It is written in the constitution that states may decide how electors
are selected for the president of the United States. This is the main
provision in the constitution that decides how electors are to be
chosen. Most states have chosen to use direct popular vote within
their own states and the result is that we think that states can’t
alter how it chooses electors. This is false because the democratic
choice of electors was granted to the people of each state by the
state legislators so it is reasonable to conclude that the same
legislatures can place additional burdens on the electors.

The state of Arizona has a bill that will not allow its electors
released until the president can verify that he matches the
requirements to be president of the United States.

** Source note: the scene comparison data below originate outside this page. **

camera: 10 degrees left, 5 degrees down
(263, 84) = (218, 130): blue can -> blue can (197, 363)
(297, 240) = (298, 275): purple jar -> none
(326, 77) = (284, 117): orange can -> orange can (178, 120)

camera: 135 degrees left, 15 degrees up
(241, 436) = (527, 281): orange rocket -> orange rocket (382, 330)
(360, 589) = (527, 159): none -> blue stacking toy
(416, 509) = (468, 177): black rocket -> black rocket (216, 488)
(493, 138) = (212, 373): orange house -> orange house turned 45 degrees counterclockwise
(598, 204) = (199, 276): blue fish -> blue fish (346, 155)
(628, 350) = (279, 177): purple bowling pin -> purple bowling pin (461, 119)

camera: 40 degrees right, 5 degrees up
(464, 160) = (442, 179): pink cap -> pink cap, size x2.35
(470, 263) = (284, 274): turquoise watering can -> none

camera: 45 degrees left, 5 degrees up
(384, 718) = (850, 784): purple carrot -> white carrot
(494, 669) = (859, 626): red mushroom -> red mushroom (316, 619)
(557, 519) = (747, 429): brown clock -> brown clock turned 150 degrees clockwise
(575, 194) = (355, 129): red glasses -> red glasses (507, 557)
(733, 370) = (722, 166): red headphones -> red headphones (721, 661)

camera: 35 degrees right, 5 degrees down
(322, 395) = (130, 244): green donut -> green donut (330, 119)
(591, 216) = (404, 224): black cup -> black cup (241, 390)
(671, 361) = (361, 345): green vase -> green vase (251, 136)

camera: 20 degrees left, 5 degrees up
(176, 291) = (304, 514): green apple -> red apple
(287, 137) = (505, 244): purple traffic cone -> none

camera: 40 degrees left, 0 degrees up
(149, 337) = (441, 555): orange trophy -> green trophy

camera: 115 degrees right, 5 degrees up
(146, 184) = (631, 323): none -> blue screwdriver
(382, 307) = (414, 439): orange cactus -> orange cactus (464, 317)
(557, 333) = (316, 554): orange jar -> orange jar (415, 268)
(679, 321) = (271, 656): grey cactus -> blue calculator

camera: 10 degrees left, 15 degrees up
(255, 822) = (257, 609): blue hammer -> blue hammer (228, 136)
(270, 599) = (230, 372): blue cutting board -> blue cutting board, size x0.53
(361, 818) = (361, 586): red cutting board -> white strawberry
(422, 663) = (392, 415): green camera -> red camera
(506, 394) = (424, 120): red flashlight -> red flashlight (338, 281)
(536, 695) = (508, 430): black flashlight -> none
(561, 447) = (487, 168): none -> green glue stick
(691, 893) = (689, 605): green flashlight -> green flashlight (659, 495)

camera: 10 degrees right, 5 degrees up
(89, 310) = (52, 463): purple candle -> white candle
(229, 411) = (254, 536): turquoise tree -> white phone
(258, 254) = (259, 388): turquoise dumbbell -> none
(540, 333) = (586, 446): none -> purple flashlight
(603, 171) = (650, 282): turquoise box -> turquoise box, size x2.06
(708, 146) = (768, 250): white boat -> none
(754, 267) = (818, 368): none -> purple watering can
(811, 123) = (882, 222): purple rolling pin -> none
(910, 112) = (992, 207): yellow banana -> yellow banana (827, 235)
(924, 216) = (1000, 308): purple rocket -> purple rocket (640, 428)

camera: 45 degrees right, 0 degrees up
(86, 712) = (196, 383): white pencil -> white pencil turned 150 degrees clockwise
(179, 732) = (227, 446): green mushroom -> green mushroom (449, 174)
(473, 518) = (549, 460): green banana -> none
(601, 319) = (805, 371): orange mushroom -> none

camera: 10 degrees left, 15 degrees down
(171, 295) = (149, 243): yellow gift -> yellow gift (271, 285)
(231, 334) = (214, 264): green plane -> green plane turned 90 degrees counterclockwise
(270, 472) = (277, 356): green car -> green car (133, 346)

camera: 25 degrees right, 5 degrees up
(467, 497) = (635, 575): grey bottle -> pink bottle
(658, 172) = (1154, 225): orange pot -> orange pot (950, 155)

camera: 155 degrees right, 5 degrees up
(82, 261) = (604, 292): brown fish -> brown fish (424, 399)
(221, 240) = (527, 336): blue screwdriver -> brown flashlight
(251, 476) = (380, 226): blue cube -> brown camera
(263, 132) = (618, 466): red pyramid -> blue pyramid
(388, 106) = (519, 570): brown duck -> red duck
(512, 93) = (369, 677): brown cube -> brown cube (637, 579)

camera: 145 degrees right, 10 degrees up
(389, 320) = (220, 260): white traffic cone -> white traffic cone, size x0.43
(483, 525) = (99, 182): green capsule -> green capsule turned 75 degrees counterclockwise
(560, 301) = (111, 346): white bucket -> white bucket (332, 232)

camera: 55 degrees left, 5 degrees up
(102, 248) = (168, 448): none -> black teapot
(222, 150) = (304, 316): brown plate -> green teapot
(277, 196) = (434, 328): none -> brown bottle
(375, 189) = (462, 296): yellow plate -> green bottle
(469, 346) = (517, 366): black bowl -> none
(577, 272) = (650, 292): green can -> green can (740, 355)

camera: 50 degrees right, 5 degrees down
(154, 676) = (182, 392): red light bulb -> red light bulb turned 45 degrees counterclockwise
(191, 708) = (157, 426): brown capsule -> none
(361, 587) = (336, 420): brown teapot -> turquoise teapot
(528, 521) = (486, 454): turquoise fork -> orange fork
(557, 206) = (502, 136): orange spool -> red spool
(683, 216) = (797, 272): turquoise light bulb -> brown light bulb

Once this bill is
enacted into law then the current president or any president for that
matter will have to prove to the state of Arizona that the president
meets the constitutional requirements to be president.

The seven electoral votes that the state of Arizona can withhold can either put
a presidential candidate over the top or declare him loser since that
candidate did not prove he or she met the qualifications for
president. This gives the state of Arizona the power to decide for
themselves the eligibility of any candidate.

Imagine the possibilities if state legislatures asserted themselves
more by placing more restrictions on its electors such as not
releasing electors for presidents that sign unbalanced budgets into
law or engage in unpopular wars. What if a list of qualifications
were created for a presidential candidate in whom the electors could
not vote for if the candidate violated. Imagine the power states
would have over the office of the presidency. Imagine a state like
California placing a demand that no electors shall vote for a
presidential candidate who signed an unbalanced budget into law.

Re-examining the Electoral College system may give states new powers
over the office of the presidency which would place an important check
on how the president of the United States executes his powers.